# phone



## Blackvictoria23 (Sep 9, 2015)

should be in the UAE in the next few weeks, just need to know how to set up my mobile phone, data definitely required.


----------



## Stevesolar (Dec 21, 2012)

Hi,
Welcome to the forum.
Make sure existing phone is network unlocked before you come here.
When you arrive at the airport - you can purchase PAYG sim from one of two providers - Etisalat or Du.
You then buy credit from most shops and garages.
You can apply credit for calls, texts or data packages.
Cheers
Steve


----------



## Racing_Goats (Sep 5, 2015)

In theory you now have to register with your Emirates ID to buy a sim card: there's apparently 'tourist' sim cards available, though I don't really know the difference, just need passport for those?


----------



## twowheelsgood (Feb 21, 2013)

Tourist ones are not able to be renewed fir all time for a one off fee and have to be paid annually or you lose the number. 
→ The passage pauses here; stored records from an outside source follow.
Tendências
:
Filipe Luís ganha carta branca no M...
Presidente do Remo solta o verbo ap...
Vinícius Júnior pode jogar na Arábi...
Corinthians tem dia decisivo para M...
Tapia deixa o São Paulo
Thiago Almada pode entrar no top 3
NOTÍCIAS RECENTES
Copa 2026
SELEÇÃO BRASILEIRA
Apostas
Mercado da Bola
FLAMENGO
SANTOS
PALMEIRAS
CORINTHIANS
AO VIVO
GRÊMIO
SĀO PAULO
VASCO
If it's tied to an EID, you get the option of paying a one-off fee and keeping the number for life.


----------



## The Rascal (Aug 6, 2014)

I bought a replacement "Tourist" one a few weeks ago, AED30 from Etisalat, passport and visit visa only, got a text saying valid until 2025 or something like that.

What is meant to happen and what does happen is wildly different here.


----------



## Sunder (Mar 11, 2014)

Blackvictoria23 said:


> should be in the UAE in the next few weeks, just need to know how to set up my mobile phone, data definitely required.
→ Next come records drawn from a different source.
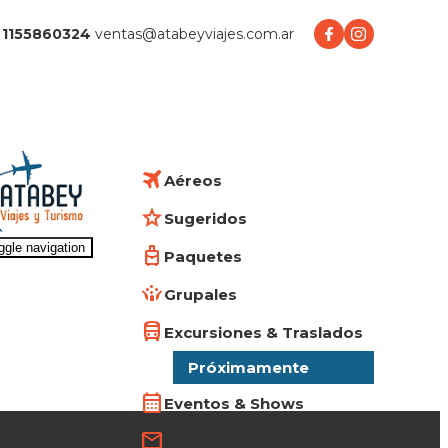
1155860324
ventas@atabeyviajes.com.ar
Aéreos
Sugeridos
ggle navigation
Paquetes
Grupales
Excursiones & Traslados
Próximamente
Eventos & Shows
Contacto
There are etisalat and Du counters in airport arrivals after you pass the customs, you can get a pre paid sim at 30 dhs. You can also try getting a sim from Australia itself, if there are any international sim card selling stores. They will need your passport and visa copies.The only advantage is the sim card purchased from Australia will be working immediately as you land in Dubai, the one you take in Dubai will take 3-4 hrs to get activated.


----------



## rsinner (Feb 3, 2009)

The Rascal said:


> I bought a replacement "Tourist" one a few weeks ago, AED30 from Etisalat, passport and visit visa only, got a text saying valid until 2025 or something like that.
> 
> What is meant to happen and what does happen is wildly different here.
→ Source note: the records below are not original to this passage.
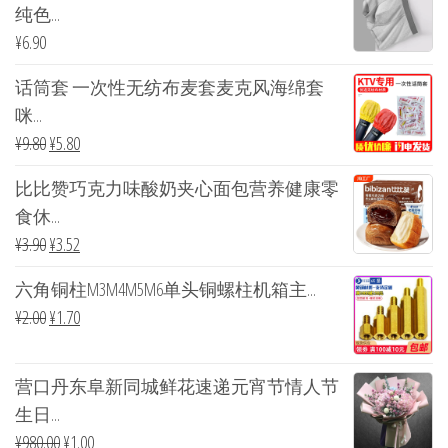
纯色...
¥
6.90
话筒套 一次性无纺布麦套麦克风海绵套
咪...
¥
9.80
¥
5.80
比比赞巧克力味酸奶夹心面包营养健康零
食休...
¥
3.90
¥
3.52
六角铜柱M3M4M5M6单头铜螺柱机箱主...
¥
2.00
¥
1.70
营口丹东阜新同城鲜花速递元宵节情人节
生日...
¥
980.00
¥
1.00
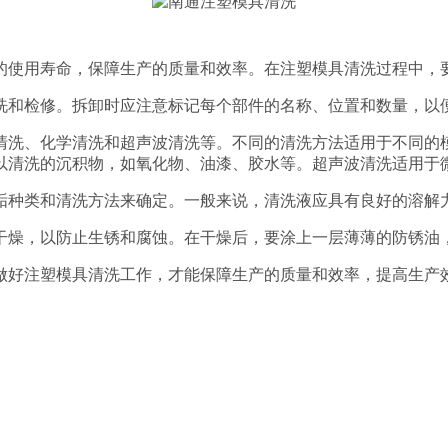
的使用寿命，保障生产的质量和效率。在注塑模具清洗过程中，
洗和检修。拆卸时应注意标记每个部件的名称、位置和数量，以
清洗、化学清洗和超声波清洗等。不同的清洗方法适用于不同的
以清洗的沉积物，如氧化物、油漆、胶水等。超声波清洗适用于
垢种类和清洗方法来确定。一般来说，清洗液应具有良好的溶解
干燥，以防止生锈和腐蚀。在干燥后，要涂上一层薄薄的防锈油
做好注塑模具清洗工作，才能保障生产的质量和效率，提高生产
Well, you may then be surprised in a couple of years when they start running out of numbers in the current series and start asking for EID etc. details to register in person for "security" purposes


----------



## The Rascal (Aug 6, 2014)

They won't run out of numbers any time soon, they have 10 million to use. They're already re-cycling numbers anyway.
Believe me, i won't have a problem ;-)


----------



## helsgaub (Jun 11, 2015)

I just have the equivalent of a PAYG sim and put 50 AED on it a month for calling/texts and then pay for a 6GB data add on. Usually gets me through the month. I am inpatient and couldn't be bothered to wait for EID to get a mobile contract. Etisalat or du wouldn't even let me set it up with the piece of paper that confirms my EID had been applied for.


----------



## A.Abbass (Jun 28, 2014)

Racing_Goats said:


> In theory you now have to register with your Emirates ID to buy a sim card: there's apparently 'tourist' sim cards available, though I don't really know the difference, just need passport for those?


Not really, I bought my current line from the airport on arrival, it was a normal pre-paid (Wasel) sim not the tourist line, they just needed my passport. 

Later on I visited Etisalat and converted it to a post-paid line after issuing my EID.


----------



## Blackvictoria23 (Sep 9, 2015)

Thanks everyone for your input


----------